Saturday, December 11, 2010

Should the Sins of the Fathers Be Visited on the Children?

News today has it that Bernie Madoff's son committed suicide. That raises the interesting, perennial question, Should the sins of the fathers be visited on the children?

I used to live in a Chicago suburb (after a moment's though I decided against naming it) that was famous (or infamous) for being home to two or three big Mafia figures. One of my neighbors talked about going to the local high school with the daughter of one of these guys. The neighbor said the Mafioso's daughter was pretty much shunned by her classmates. (You can read the latter's own story in her book Mafia Princess. Disclaimer: I haven't read it.) To me it's a very interesting discussion, whether it's fair or not to view such people as tainted by the lives or actions of their parents.

The great Norwegian playwright Henrik Ibsen wrote a play called Ghosts. This play revolves around a mother and her son—and the "ghost" of the dead husband and father. It turns out (spoiler alert!) that because the father had led a very dissolute and sexually promiscuous life, which his wife very assiduously covered up, the son at the end of the play is starting to show dementia due to the syphilis that he inherited from his father. So that is an instance where in a very literal and physical way, the sins of the father were visited upon the children (but it seems the wife and mother deserves a good deal of blame for completely whitewashing her husband's memory).

I think it's an interesting issue. I think the Old Testament says that the sins of the fathers are visited upon the children, but that may seem very harsh to us nowadays.
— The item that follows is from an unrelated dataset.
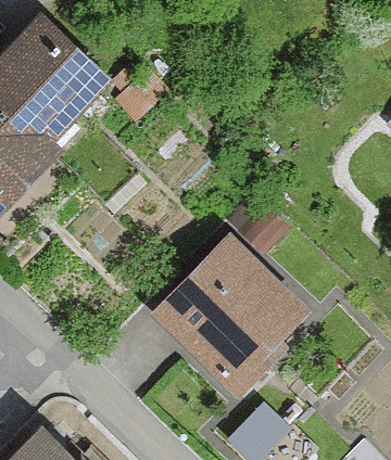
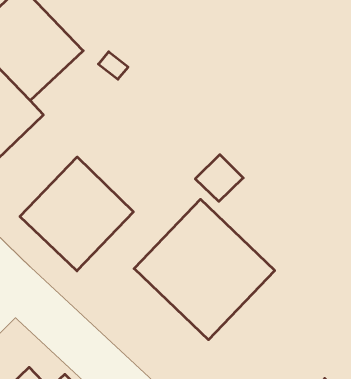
building: none -> [20,157,133,271]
Copyright © 2010 by Richard Stein

1 comment:

  1. It's really a shame that a family as Bernie Madoffs has taken such a deep dive from sitting atop the world to this kind of devastation. I don't wish death on any of the Madoffs or anyone else. I do believe however that the Madoffs as a family knowingly betrayed and jilted many of their investors who had completely trusted them to the point of complete devastation. The Madoffs were wrong in what they did but I don't believe that my being heartless to them or anyone at a time of suffering and despair is an answer for anything at all or is at all appropriate. Even as a nonreligious person I don't buy into revenge. In my eyes we have a judicial system that despite shortcomings and need for overhaul from time to time is by far more suited to dealing with the Madoffs or other guilty persons for whatever transgretions than me or you. What a holy book has to say may be appropriate to a particular congregation but is by no means a universal concept for code of conduct. I question the word "sin" with its connotations and the way it can loosely be thrown around to implicate guilt. Ethical behaviour however I personally see as a benefit to society with laws to govern what does or doesn't fly. In short I value the findings of a court of justice over the rage of some angry would-be lynch mob whether that mob is straight out of some congregation or elsewhere. There is a saying "Injustice is relatively easy to bear. What stings is justice" I believe this is true only I hope that indeed it's justice which ultimately prevails.